Within the listing below, show every line that contains the word "down".

--- TASK DATA ---
————
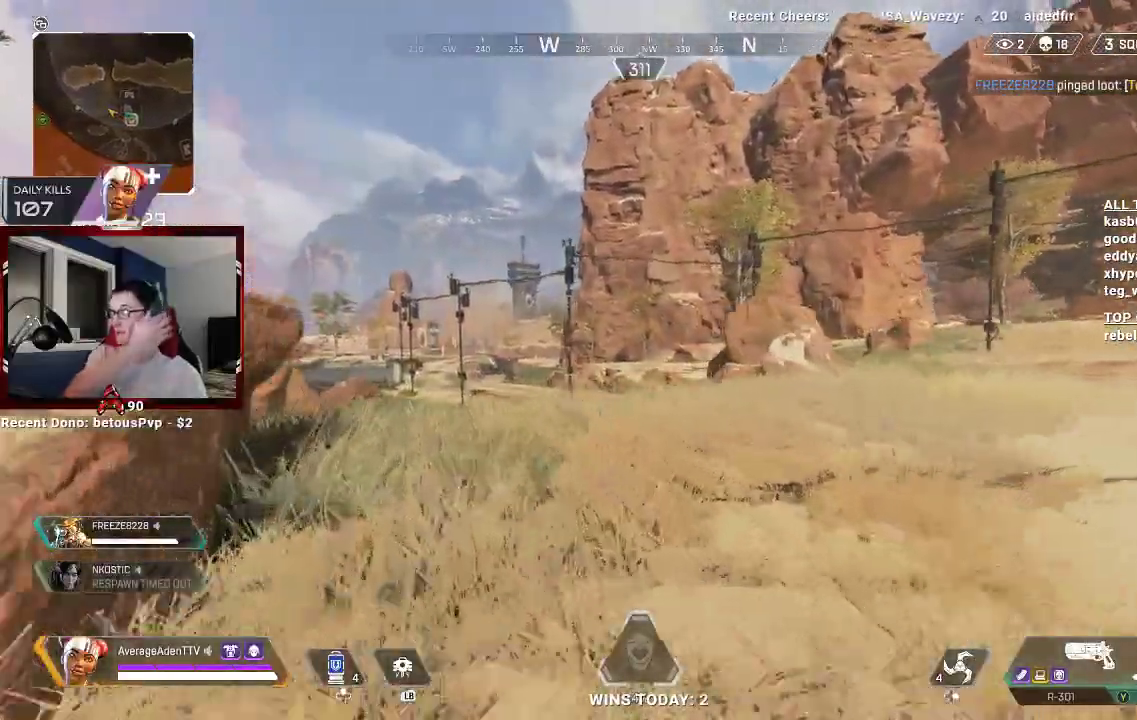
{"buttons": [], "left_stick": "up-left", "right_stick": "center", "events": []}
————
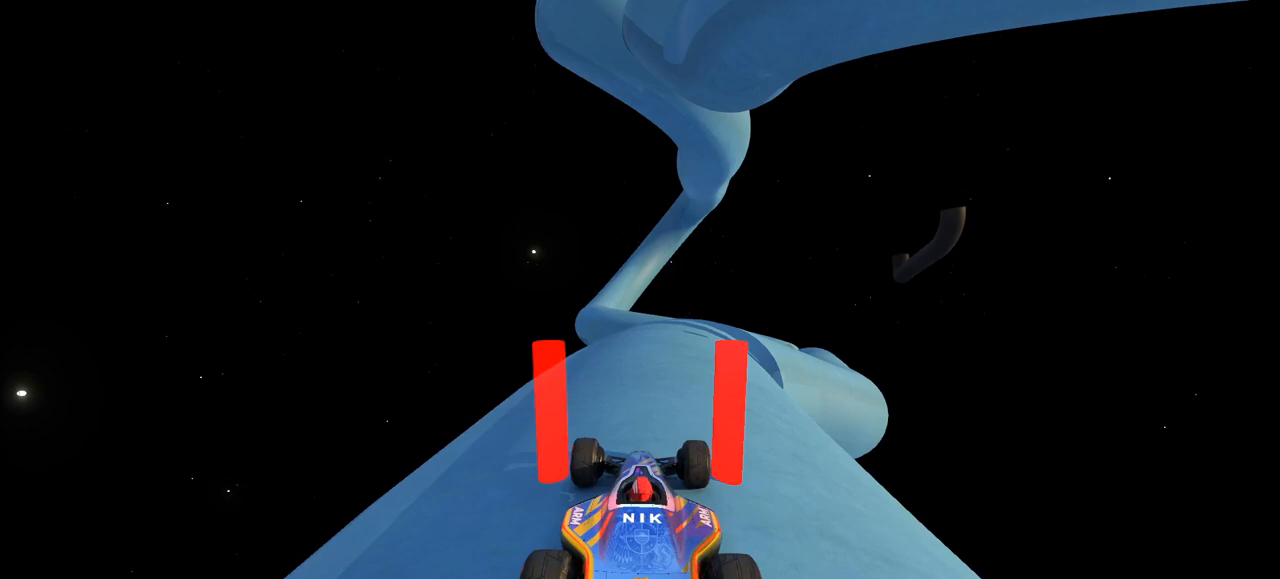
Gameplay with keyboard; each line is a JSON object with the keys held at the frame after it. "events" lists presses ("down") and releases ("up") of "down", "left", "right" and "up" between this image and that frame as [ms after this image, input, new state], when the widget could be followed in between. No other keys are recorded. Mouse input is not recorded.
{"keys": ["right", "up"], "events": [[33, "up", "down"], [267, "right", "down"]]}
————
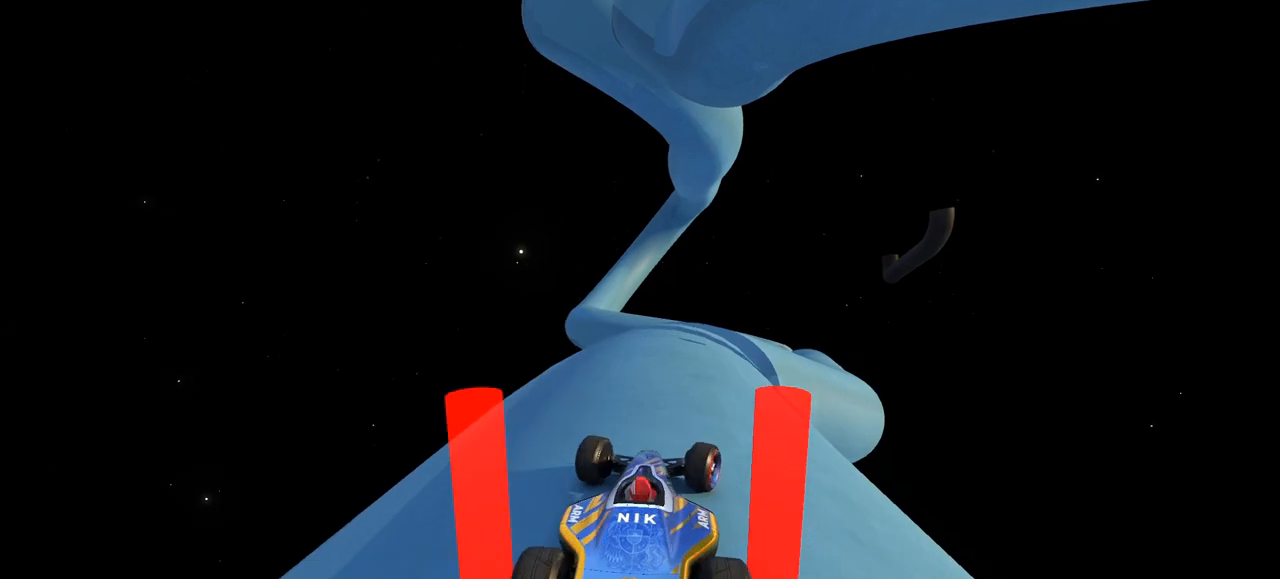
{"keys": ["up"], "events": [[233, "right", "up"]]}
————
--- WORKED SOLUTION ---
Gameplay with keyboard; each line is a JSON object with the keys held at the frame after it. "events" lists presses ("down") and releases ("up") of "down", "left", "right" and "up" between this image and that frame as [ms after this image, input, new state], when the widget could be followed in between. No other keys are recorded. Mouse input is not recorded.
{"keys": ["right", "up"], "events": [[33, "up", "down"], [267, "right", "down"]]}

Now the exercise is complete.